When Unfreeze-Move-Refreeze Isn't Working
Doing, Thinking and Making via Systems Changes Learning
Keywords:action learning, philosophy of science, yinyang, propensity
Practitioners coming to the systems sciences and/or systems thinking have an interest in “systems change(s)”. Many come from premise that that change occurs as “unfreeze-move-refreeze”, misattributed to Kurt Lewin. A more reflective view of systems changes not only sees distinctions between the intended and emergent recognized by Henry Mintzberg, but also an ecological epistemology. That leads to an appreciation of living systems in a temporality of the landscape as described by Tim Ingold extending the tradition of Gregory Bateson.
Beyond the metaphysics of Heraclitus and Parmenides, the sciences of systems can be extended through a philosophy of science underpinning Classical Chinese Medicine. The ontology of contextual-dyadic thinking outlined by Keekok Lee is in contrast to the Western dualistic thinking.

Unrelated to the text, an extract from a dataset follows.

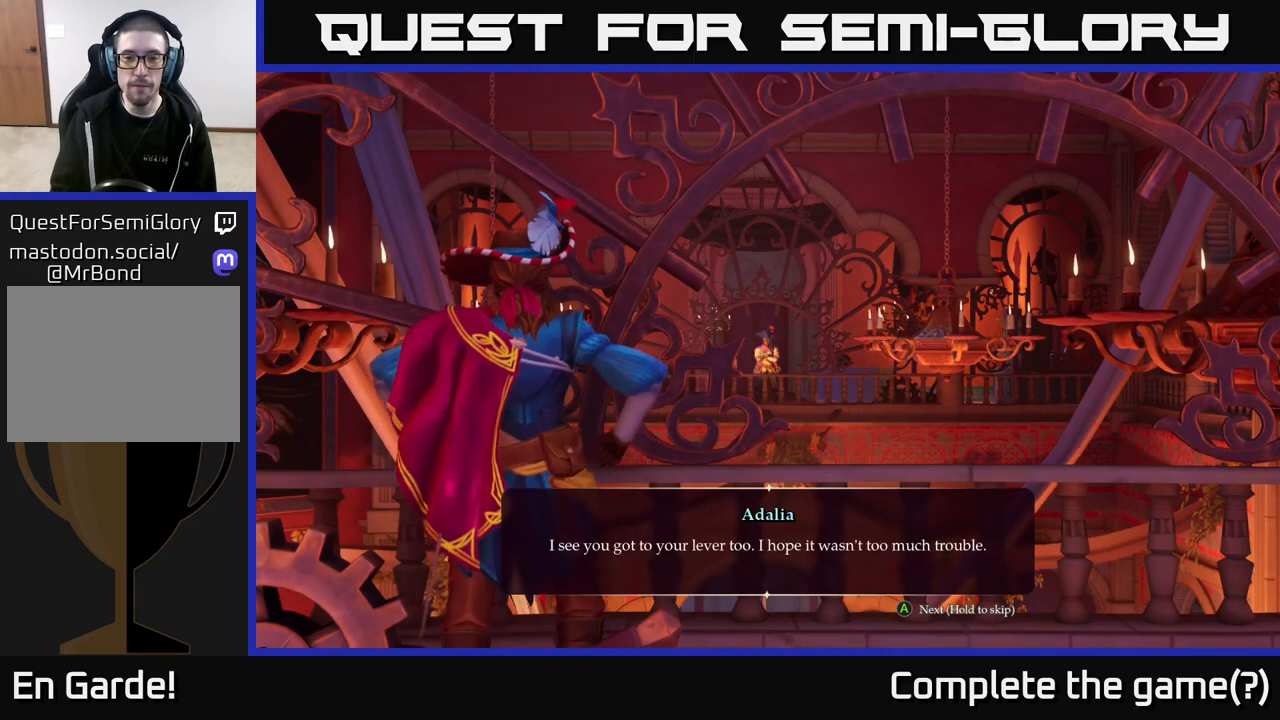
{"buttons": [], "left_stick": "center", "right_stick": "center", "events": []}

For novices, the central concepts in the Systems Changes Learning approach are: (i) rhythmic shifts; (ii) texture; and (iii) propensity. Practices are depicted as a hub of “knowing from within”, and four axes of (i) recognizing contextural influences; (ii) diagnosing rhythmic disorders; (iii) prognosing likelihoods; and (iv) reordering pacing.

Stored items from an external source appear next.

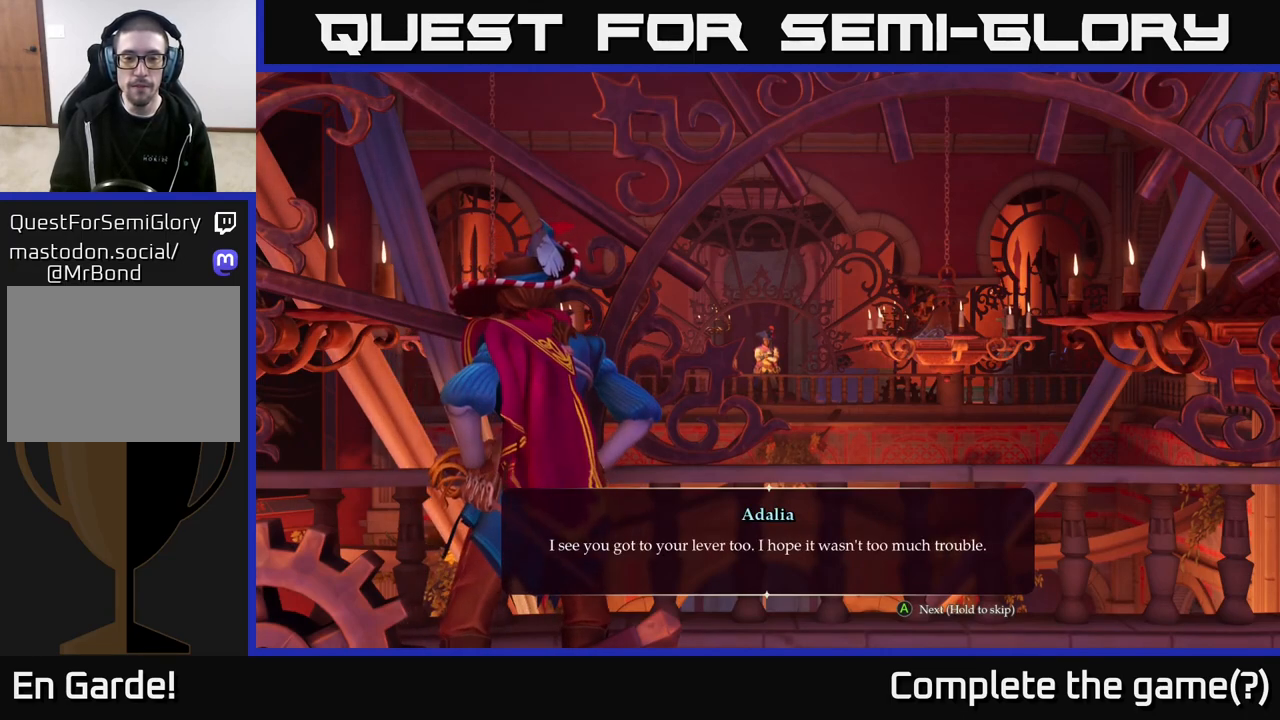
{"buttons": [], "left_stick": "center", "right_stick": "center", "events": []}
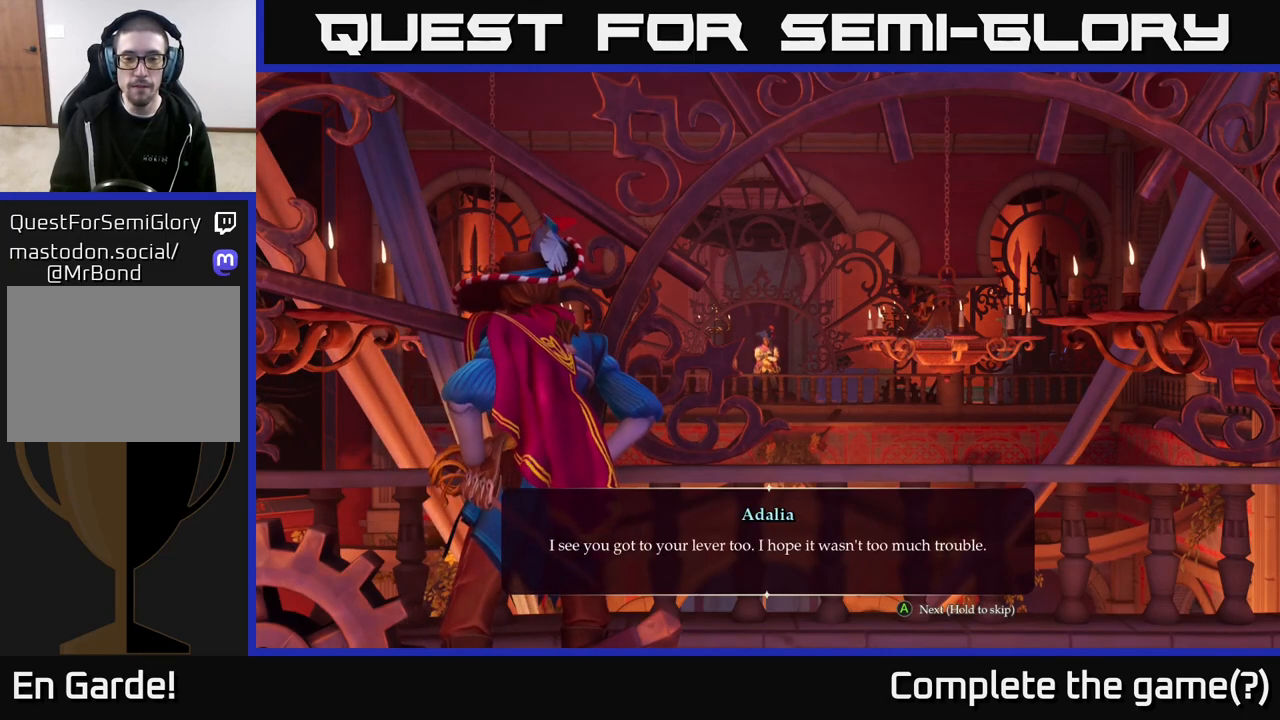
{"buttons": [], "left_stick": "center", "right_stick": "center", "events": []}
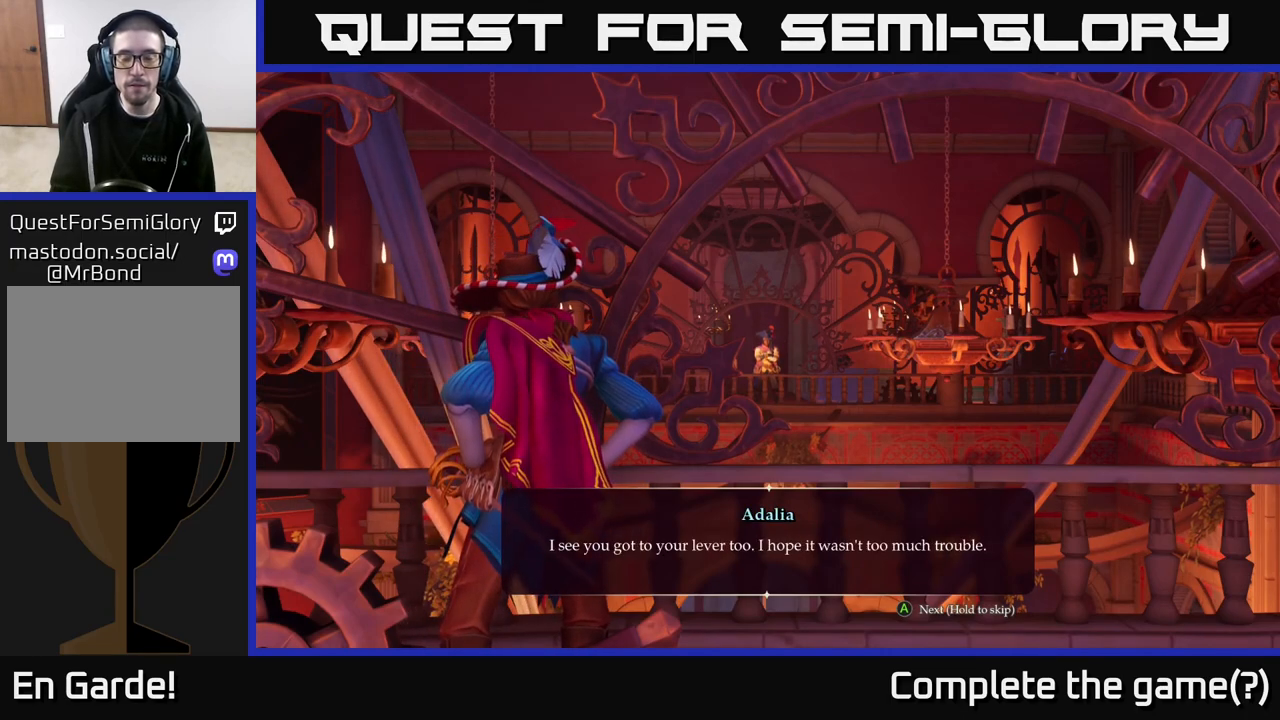
{"buttons": [], "left_stick": "center", "right_stick": "center", "events": []}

In workshops, metaphors of (i) sun waxing and waning; (ii) musicians weaving into an ensemble; and (iii) motions riding a surfboard, have effectively reframed thinking about systems changes. Providing a workbook with guiding questions has aided self-organizing groups to surface their points of view and engage in rich discussion, with a minimal coaching by facilitators.
Ongoing action learning on doing (praxis), thinking (episteme) and making (poiesis) by the Systems Changes Learning Circle is in year 4 of an espoused ten-year journey.